Supplied material →
Segment Open
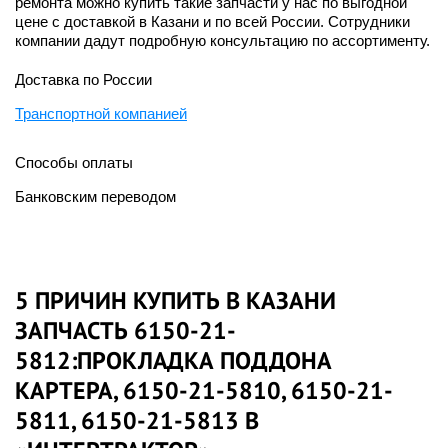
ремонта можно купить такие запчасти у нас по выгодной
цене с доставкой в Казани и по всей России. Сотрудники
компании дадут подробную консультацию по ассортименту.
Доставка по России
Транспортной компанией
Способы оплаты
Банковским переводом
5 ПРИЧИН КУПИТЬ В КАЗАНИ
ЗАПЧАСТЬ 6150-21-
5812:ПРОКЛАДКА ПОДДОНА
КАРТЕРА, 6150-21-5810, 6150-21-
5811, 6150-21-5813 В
Segment Closed
Segment Open
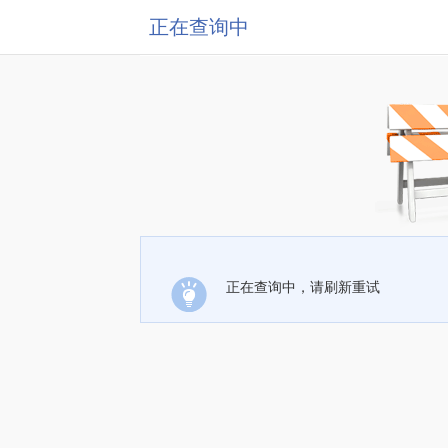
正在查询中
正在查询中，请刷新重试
Segment Closed
Your assignment → What is asked for is an exact copy of the lines above from the one containing "5812:ПРОКЛАДКА ПОДДОНА" through the one containing "5811, 6150-21-5813 В", and only those.

Expected output →
5812:ПРОКЛАДКА ПОДДОНА
КАРТЕРА, 6150-21-5810, 6150-21-
5811, 6150-21-5813 В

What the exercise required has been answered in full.